In a first step toward starting demolition, Northwestern spokeswoman Pat Tremmel said the university installed fencing around the property on Friday. “We have weeks of asbestos abatement to undertake before we start to see demolition,” she said.
For more than two years, the Bertrand Goldberg-designed building at 333 E. Superior was the subject of an intense fight between the school and preservationists, who in February conceded defeat and withdrew a lawsuit over the city’s refusal to give it landmark protection.
Tremmel said Northwestern issued the demolition contract to Brandenburg Industrial Service Co.
A statement from Tremmel said in part, “We are moving forward, and have received a permit from the city to proceed with the demolition of the original building to make way for the new biomedical research complex which will be a Chicago hub for finding tomorrow’s cures and a way to bring thousands of jobs to Chicago.
“Our plans have been widely shared, transparent and public for years now, and we are proceeding with them.”
Northwestern ultimately convinced Mayor Rahm Emanuel to support demolition by arguing that the building was obsolete and that its plans to replace it would bring an annual $400 million economic boon and create 2,000 full-time jobs. The university has promised city officials it will start construction of a new building in 2015.

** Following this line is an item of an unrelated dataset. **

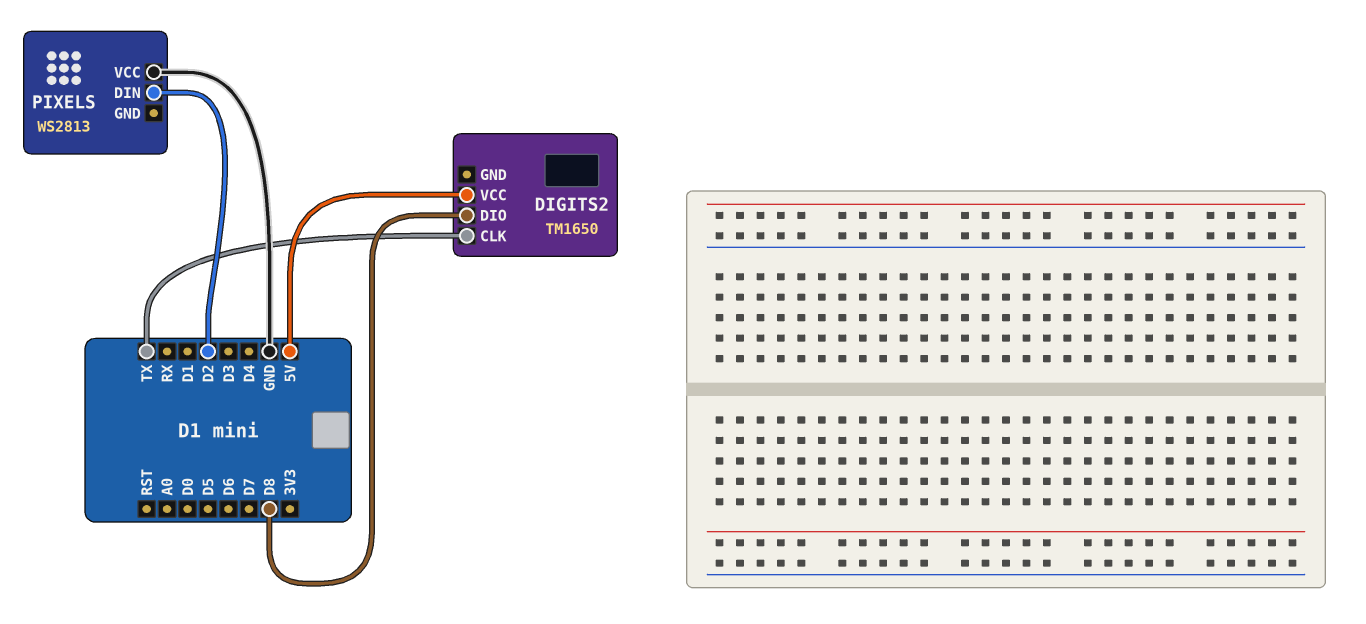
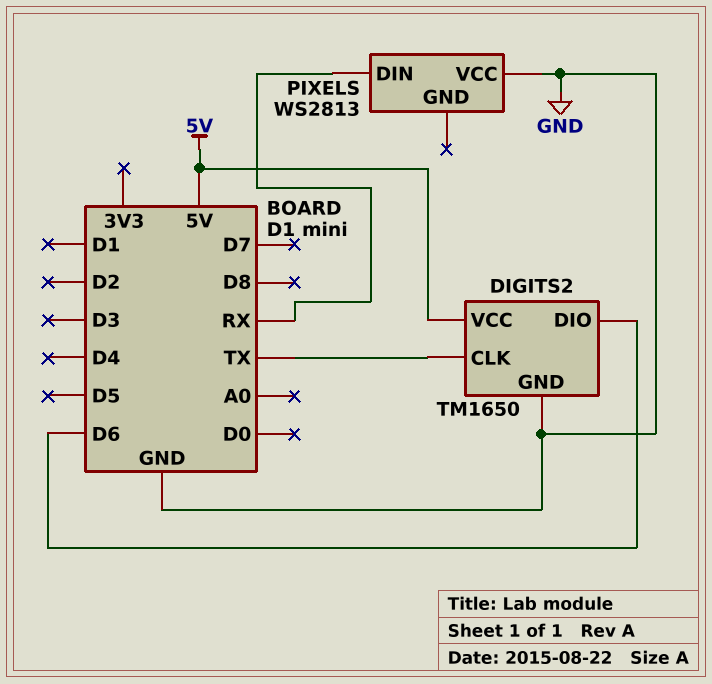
DIGITS2 pin DIO: D8 -> D6
DIGITS2 pin GND: none -> GND
PIXELS pin DIN: D2 -> RX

Groups led by the National Trust for Historical Preservation waged an extensive campaign to save Goldberg’s Prentice. They contended its modernist design, innovations in structural engineering and connection to a famous Chicago architect made it worthy of protection. Goldberg, who died in 1997, is best known for the corncob towers of Marina City.
The trust’s lawsuit against the city forced the Commission on Chicago Landmarks to hold a second hearing on Prentice at which it refused to give the building landmark status. The suit had contended an earlier hearing, at which the commission reached the same decision, was illegally rushed.
Both sides staged expensive public relations campaigns and enlisted prominent architects to back their positions. But the preservationists’ cause ultimately foundered against Streeterville neighbors’ indifference to, or in some cases hostility toward, the building. The cloverleaf design from 1975 was hailed as an engineering innovation for its time, but many people considered it ugly or dated.
Northwestern has said it will stage a design competition for the replacement complex.